#### Available data ####

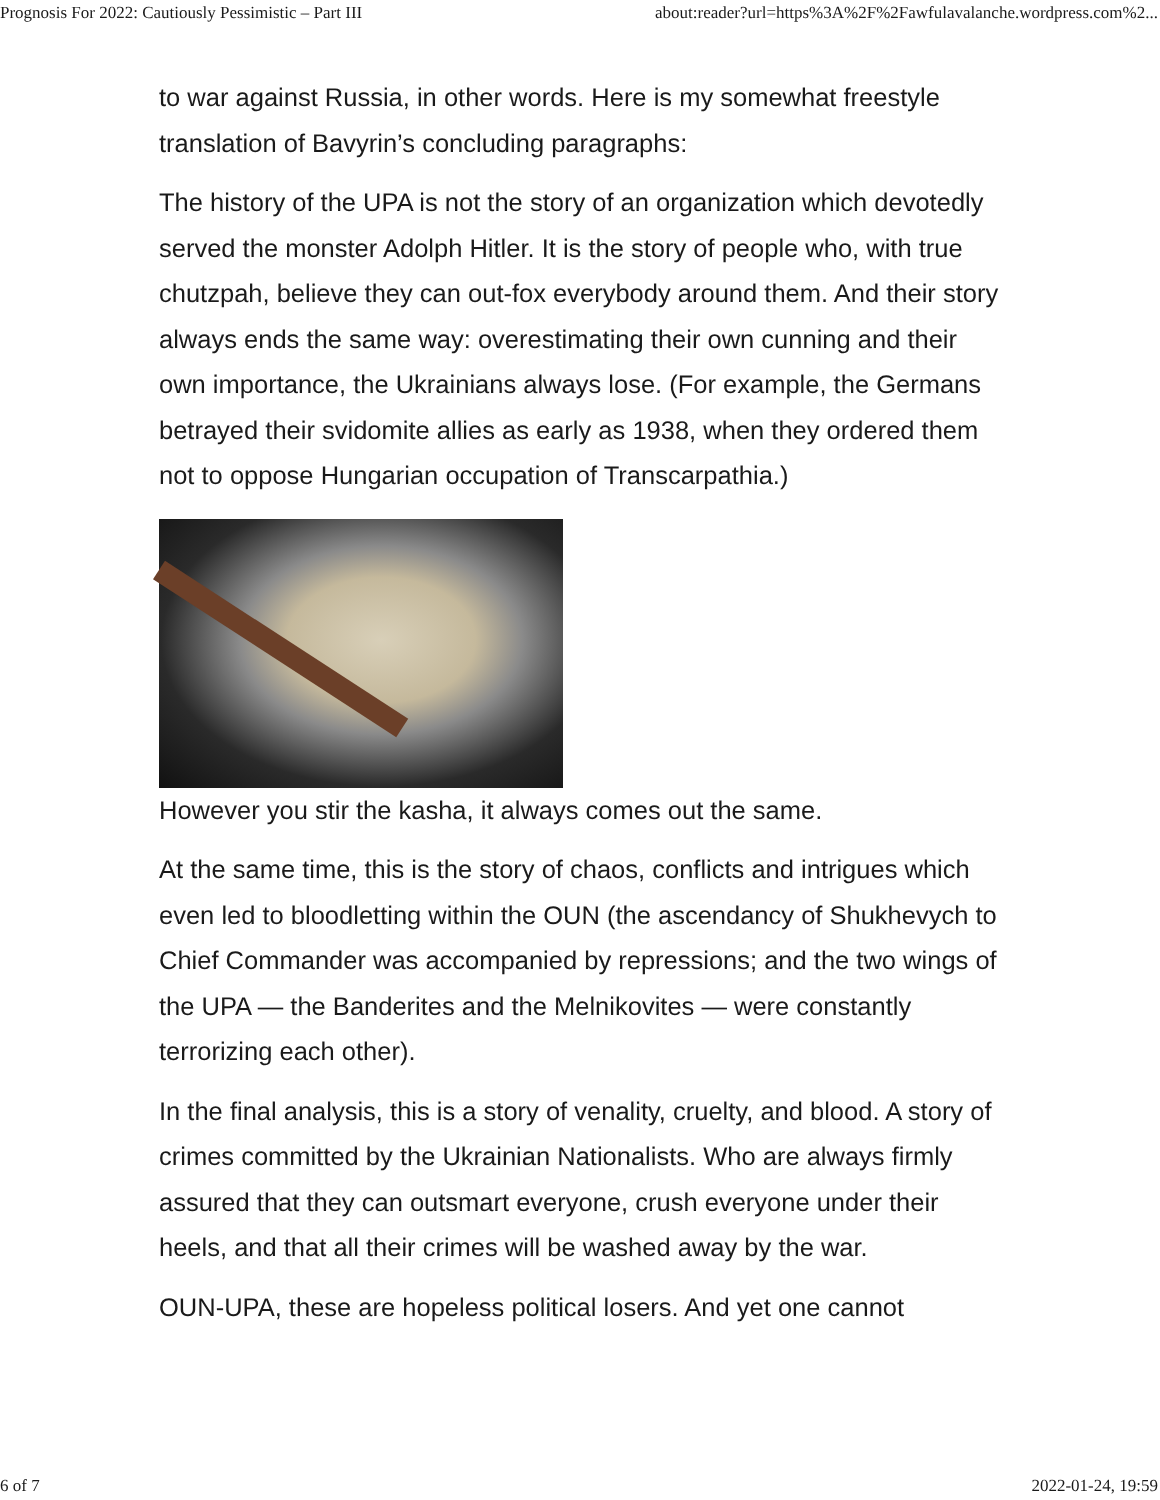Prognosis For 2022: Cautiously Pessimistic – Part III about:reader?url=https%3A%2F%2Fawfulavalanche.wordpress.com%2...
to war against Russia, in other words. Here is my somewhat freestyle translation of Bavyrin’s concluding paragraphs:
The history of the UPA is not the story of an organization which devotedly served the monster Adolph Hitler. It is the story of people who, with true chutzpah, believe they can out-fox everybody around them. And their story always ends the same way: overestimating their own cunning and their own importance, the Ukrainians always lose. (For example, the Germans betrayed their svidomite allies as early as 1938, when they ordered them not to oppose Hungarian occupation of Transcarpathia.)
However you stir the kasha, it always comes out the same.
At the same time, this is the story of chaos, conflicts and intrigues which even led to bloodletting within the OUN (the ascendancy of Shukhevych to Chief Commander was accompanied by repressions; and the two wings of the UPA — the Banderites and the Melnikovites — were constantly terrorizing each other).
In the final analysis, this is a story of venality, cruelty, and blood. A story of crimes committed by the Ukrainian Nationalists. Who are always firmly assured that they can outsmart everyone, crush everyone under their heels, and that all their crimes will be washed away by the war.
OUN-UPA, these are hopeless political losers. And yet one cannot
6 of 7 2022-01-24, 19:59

####

Work task: Only the count, no other text: how many lines in the listing above hold "they"?

Result of this task: 2